Ben Francis tops UK under-40 rich list with Gymshark stake
ben francis leads the UK under-40 wealth rankings as the Gymshark chief executive tops the West Midlands list, while the Bebington brothers have turned over £350 million after starting their business in their parents’ home. The figures point to how quickly privately built companies can scale, and they put a spotlight on the individuals whose fortunes are tied to those businesses.
Ben Francis and Gymshark
The headline ranking places Francis among the 40 richest people under 40 in the UK and identifies him as the Gymshark CEO named West Midlands' richest under 40. For readers tracking the business rather than the wealth list, that means one founder’s stake in a fast-growing consumer brand has become the defining driver of his position in the ranking.
Francis’s name also anchors the regional side of the list. The West Midlands distinction separates him from the broader UK ranking and shows that the wealth measure is being drawn from company ownership rather than salary or a public post. In practical terms, his position rises and falls with Gymshark’s value, not with day-to-day pay.
Bebington brothers' £350m turnover
The Bebington brothers add a different measure of scale: £350 million in turnover.

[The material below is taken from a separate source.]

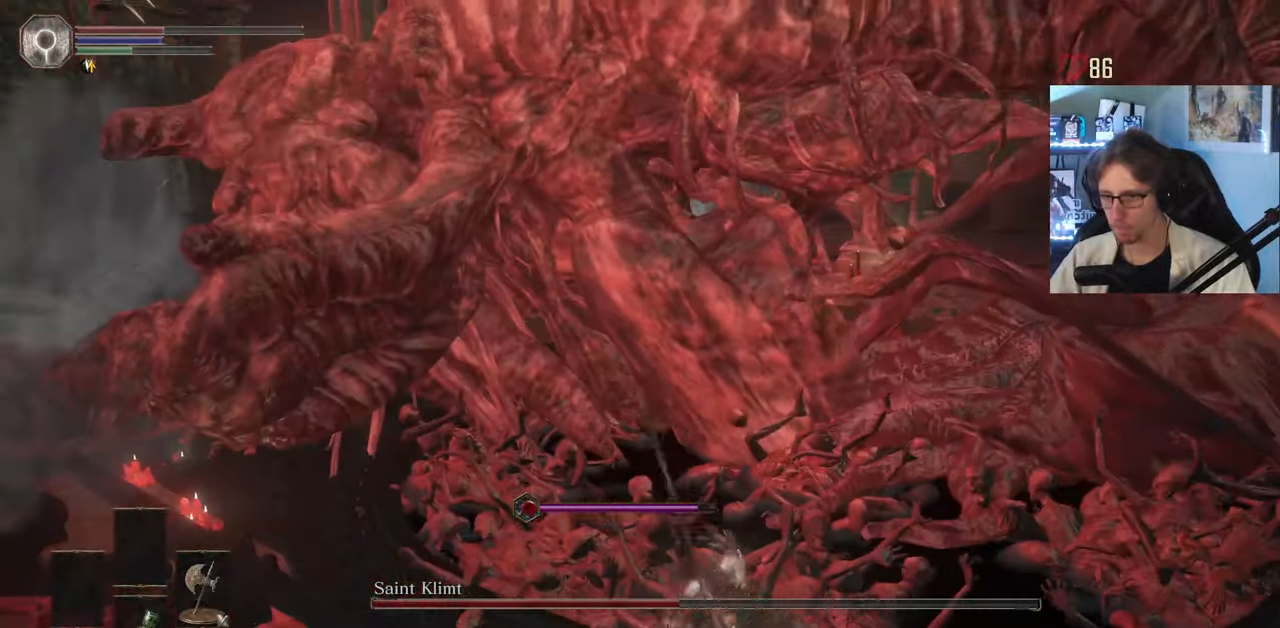
{"keys": ["z"], "mouse": [], "events": [[83, "s", "up"], [233, "z", "down"], [466, "q", "up"]]}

Their path began in their parents’ home, a detail that matters because it shows how a business can move from a domestic start-up setting to a large revenue operation without a public launch or institutional backing being part of the original story.

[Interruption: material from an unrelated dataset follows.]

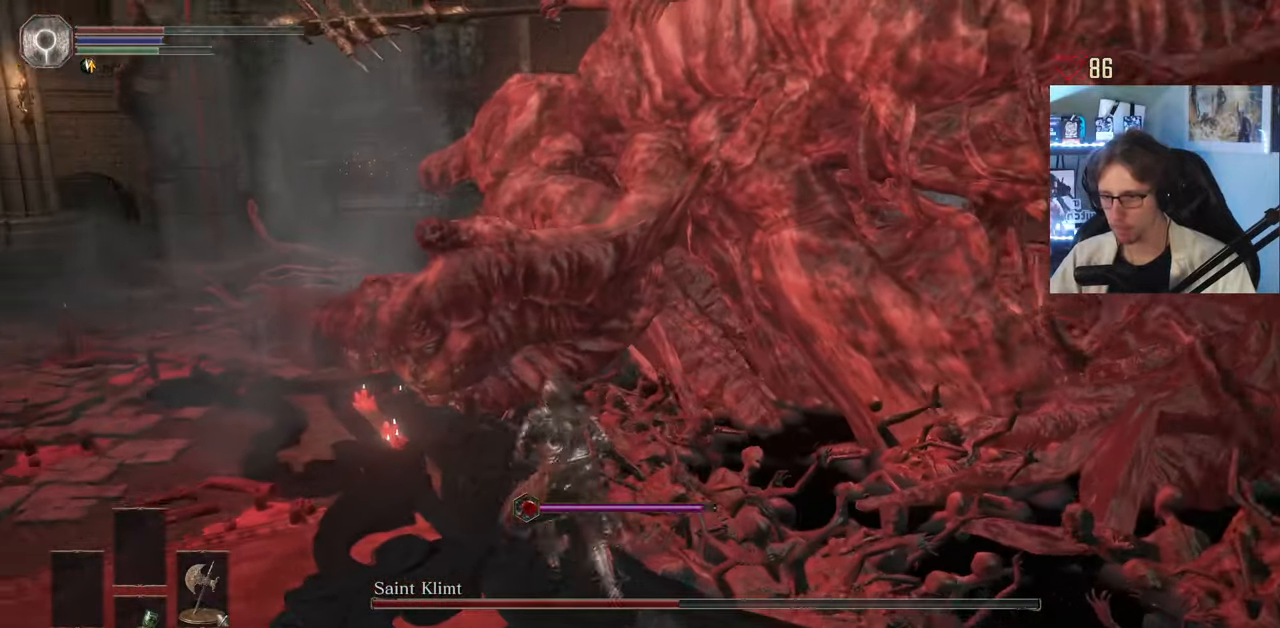
{"keys": ["z"], "mouse": ["left"], "events": [[150, "mouse_left", "down"], [250, "mouse_left", "up"], [300, "mouse_left", "down"], [383, "mouse_left", "up"], [483, "mouse_left", "down"]]}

That figure is turnover, not profit or personal wealth, so it does not place the brothers in the same category as Francis. But it does show a separate form of success on the same list of high earners and high-growth founders: one built around ownership value, the other around revenue generated by the company.
UK under-40 wealth list
The broader list of the 40 richest people under 40 in the UK gives readers a snapshot of where younger business fortunes are concentrated. For consumers and employees, the more immediate takeaway is that the names on the list are tied to companies that have already moved far beyond a start-up phase and now operate at national scale.
For anyone following these businesses, the practical question is less about the ranking itself than about what it signals inside the companies: continued growth, a larger public profile, and fortunes tied closely to the performance of privately held brands. Those are the numbers that will keep shaping the next version of the list.